Par ailleurs, nous avons mentionné en introduction la notion de "Communauté élue",


les musulmans donc, que le Coran qualifierait de « meilleure communauté suscitée
parmi les hommes ». Ceci serait effectivement en contradiction avec l’ensemble des
postulats coraniques que nous venons succinctement d’évoquer. De manière
caractéristique, nous avons là le parfait exemple d’une manipulation exégétique du
Coran, car le verset ainsi mis au service du point de vue de l’islam dit précisément :
« Vous étiez la meilleure communauté suscitée parmi les hommes, vous ordonniez le
bien et condamniez le blâmable et vous croyiez en Dieu. Si les Gens du Livre
croyaient vraiment, cela serait meilleur pour eux, il y a parmi eux des croyants et
nombre de déviants. » S3.V110. À l’évidence, ce verset parle des juifs et des
chrétiens et les appelle à revenir à la voie droite qui avait fait d’eux la meilleure
communauté de croyants ! Peu avant dans cette sourate, ce rappel est aussi adressé
aux musulmans : « Qu’il y ait parmi vous une communauté qui appelle au bien et
condamne le blâmable, car ce sont eux les bienheureux », v104. Ce sont donc en
réalité selon le Coran les croyants de ces trois religions qui sont invités à agir
vertueusement au nom de leur foi en Dieu, telle est leur égalité et aucun ne forme
une quelconque communauté élue. Au final, le message du Coran invite tous les
croyants à revenir à la notion d’un Dieu Unique et à abandonner l’erreur de toutes
les religions pour lesquelles Il est seulement et uniquement leur Dieu.

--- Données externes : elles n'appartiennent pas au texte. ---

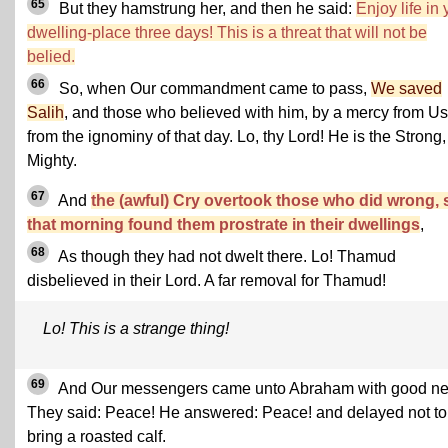
65
But they hamstrung her, and then he said:
Enjoy life in 
dwelling-place three days! This is a threat that will not be
belied.
66
So, when Our commandment came to pass,
We saved
Salih
, and those who believed with him, by a mercy from Us
from the ignominy of that day. Lo, thy Lord! He is the Strong,
Mighty.
67
And
the (awful) Cry overtook those who did wrong, 
that morning found them prostrate in their dwellings
,
68
As though they had not dwelt there. Lo! Thamud
disbelieved in their Lord. A far removal for Thamud!
Lo! This is a strange thing!
69
And Our messengers came unto Abraham with good n
They said: Peace! He answered: Peace! and delayed not to
bring a roasted calf.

Nous l’aurons constaté, sur des points aussi essentiels, le Coran n’est pas l’islam, la
confusion herméneutique règne et il y a loin de la coupe aux lèvres. Le Dieu de
l’islam n’est pas le Dieu du Coran. L’islam n’est pas le contenu plus ou moins
développé du Coran, mais une suite d’interprétations et de surinterprétations du texte
coranique que les aléas de l’histoire (notamment les enjeux politiques des moments
abbassides et omeyyades) ont promulguées au rang de religions orthodoxes ou
hétérodoxes selon le point de vue de chacun, car il existe de nombreux islams. L’on
peut effectivement faire un choix interprétatif personnel en la nébuleuse des propos
de l’islam. C’est une première solution, il y a un islam de tempérance, de miséricorde,
de tolérance, un islam spirituel, un islam rituel, un islam des lumières, un islam de
guerre, un islam de patience et un islam de violence. Mais face à ces barbares
nihilistes qui massacrent et nous massacrent au nom de l’islam, il ne peut que
demeurer un espace de doute. Une zone d’ombre qui taraude la conscience des
musulmans refusant cette horreur, sans pour autant pouvoir se prouver et prouver que
leur religion en quelques de ses méandres textuels ne fournisse pas d’argument à ces
légions de criminels. Afin de crever l’abcès qui les gangrène, les musulmans doivent
parcourir le chemin qui les amènera à une relation au monde, aux autres, purgée de
ce doux poison qui bu jusqu’à la lie provoquera dans d’effroyables affres la mort de
leur religion comme celle des autres. Et, pour ce faire, l’ultime recours est donc bien
le Coran qui sur ces points diffère radicalement. Rappelons-le, pour le Coran il n’y a
pas d’élection divine, pas d’exclusive du Salut, et la pluralité des religions et des
croyances n’a pour autre finalité que d’encourager toutes les sensibilités humaines à
adorer Dieu et à agir en bien.

Dr. C. A. Moreno, dit Al Ajamî ; Médecin, exégète et théologien.